You would have to ask your business manager/agent or whoever heads up your local jatc. The rules are always changing. Don’t be surprised if things have changed between now, and when you have the time in to change over. Just keep jumping through the hoops you'll get there. When you make it I will congratulate you, one residential re-tread to another.
If not, you will wind up in business for yourself, like many of the other guys I have worked with over the years. I just hope you won't be disgruntled.


----------



## cccp sparky (Nov 5, 2011)

I prefer to stay doing the resi works above any commercial or industrial works.

Real electricians are performing the resi works.


----------



## slickvic277 (Feb 5, 2009)

cccp sparky said:


> I prefer to stay doing the resi works above any commercial or industrial works.
> 
> Real electricians are performing the resi works.


But for the workers the resi works is not paying the moneys that commercials works is payings. :laughing:

Awesome. You're like the Anti-Chicken Steve. :laughing:


----------



## 360max (Jun 10, 2011)

slickvic277 said:


> But for the workers the resi works is not paying the moneys that commercials works is payings. :laughing:
> 
> Awesome. You're like the Anti-Chicken Steve. :laughing:


take it easy on him vic :laughing::laughing::laughing:


----------



## slickvic277 (Feb 5, 2009)

360max said:


> take it easy on him vic :laughing::laughing::laughing:


:laughing::laughing::thumbup:

easys is what americans is wanting but easys doesnt get big moneys. :laughing:


----------



## brian john (Mar 11, 2007)

carambola said:


> I am currently a B/Small Works guy with a Residential Wireman ticket and would like to move up to the big leagues.
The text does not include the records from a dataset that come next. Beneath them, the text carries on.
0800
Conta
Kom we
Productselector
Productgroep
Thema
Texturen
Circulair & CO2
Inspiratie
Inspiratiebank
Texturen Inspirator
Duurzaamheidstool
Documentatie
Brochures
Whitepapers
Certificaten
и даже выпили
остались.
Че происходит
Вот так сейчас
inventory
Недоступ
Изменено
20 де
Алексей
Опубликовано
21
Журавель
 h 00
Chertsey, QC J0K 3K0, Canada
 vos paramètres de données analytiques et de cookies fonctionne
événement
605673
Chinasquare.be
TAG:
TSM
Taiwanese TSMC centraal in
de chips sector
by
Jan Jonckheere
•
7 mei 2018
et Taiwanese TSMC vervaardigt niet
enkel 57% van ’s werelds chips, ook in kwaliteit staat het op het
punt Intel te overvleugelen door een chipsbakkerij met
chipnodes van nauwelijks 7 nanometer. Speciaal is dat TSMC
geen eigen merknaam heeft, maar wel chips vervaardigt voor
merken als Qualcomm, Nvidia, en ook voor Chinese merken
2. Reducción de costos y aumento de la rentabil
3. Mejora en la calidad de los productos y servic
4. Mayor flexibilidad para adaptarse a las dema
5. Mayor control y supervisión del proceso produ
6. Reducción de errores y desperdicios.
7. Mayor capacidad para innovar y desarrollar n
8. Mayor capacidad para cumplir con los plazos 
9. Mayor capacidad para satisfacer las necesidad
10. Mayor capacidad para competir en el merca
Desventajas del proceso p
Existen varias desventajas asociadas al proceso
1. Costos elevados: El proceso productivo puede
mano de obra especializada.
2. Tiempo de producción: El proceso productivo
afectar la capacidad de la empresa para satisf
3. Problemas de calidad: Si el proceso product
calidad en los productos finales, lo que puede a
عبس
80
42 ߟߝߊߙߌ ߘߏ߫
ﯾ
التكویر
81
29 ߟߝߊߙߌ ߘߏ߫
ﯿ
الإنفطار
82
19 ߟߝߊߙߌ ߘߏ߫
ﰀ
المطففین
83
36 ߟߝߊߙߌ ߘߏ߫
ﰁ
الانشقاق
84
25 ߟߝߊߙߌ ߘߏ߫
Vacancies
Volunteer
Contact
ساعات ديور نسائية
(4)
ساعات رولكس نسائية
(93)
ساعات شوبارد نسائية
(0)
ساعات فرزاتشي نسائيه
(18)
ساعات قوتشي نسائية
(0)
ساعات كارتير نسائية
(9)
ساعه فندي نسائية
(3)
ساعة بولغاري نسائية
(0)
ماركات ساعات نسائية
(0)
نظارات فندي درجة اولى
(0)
I think I know what is involved but i would like to hear from those that really know. Any and all help would be appreciated.


What area are you in? It varies from local to local.


----------



## cccp sparky (Nov 5, 2011)

slickvic277 said:


> :laughing::laughing::thumbup:
> 
> easys is what americans is wanting but easys doesnt get big moneys. :laughing:


 twenty dollars per hours in good moneys IMO.

Better than the no moneys!


----------



## cabletie (Feb 12, 2011)

cccp sparky said:


> twenty dollars per hours in good moneys IMO.
> 
> Better than the no moneys!


 I thought I read in another post that you were making 78,000 a year. If so you must work alot of overtime at $20 an hour.


----------



## cccp sparky (Nov 5, 2011)

cabletie said:


> I thought I read in another post that you were making 78,000 a year. If so you must work alot of overtime at $20 an hour.


You reading to much into the internal dramas of a CCCP Sparky....

A knock it the off


----------



## carambola (Sep 15, 2011)

Thanks for the words of encouragement, Cabletie. Brian John, i am in southern New Jersey.
I know who I have to contact at the Hall but I'd really rather not walk in there blind. I know there is a testing procedure and it is possible to test out of first and second years. One guy even tested out of the apprenticeship. I know I'm not that guy. What questions should I be asking and what should I anticipate coming my way.


----------



## ibuzzard (Dec 28, 2008)

cccp sparky said:


> twenty dollars per hours in good moneys IMO.


Twenty the dollars American, not such good wages any the major metropolitan California areas.Never the one could afford purchase the dacha,or even condominium.The cccp i think hitting the cracked pipe again.


----------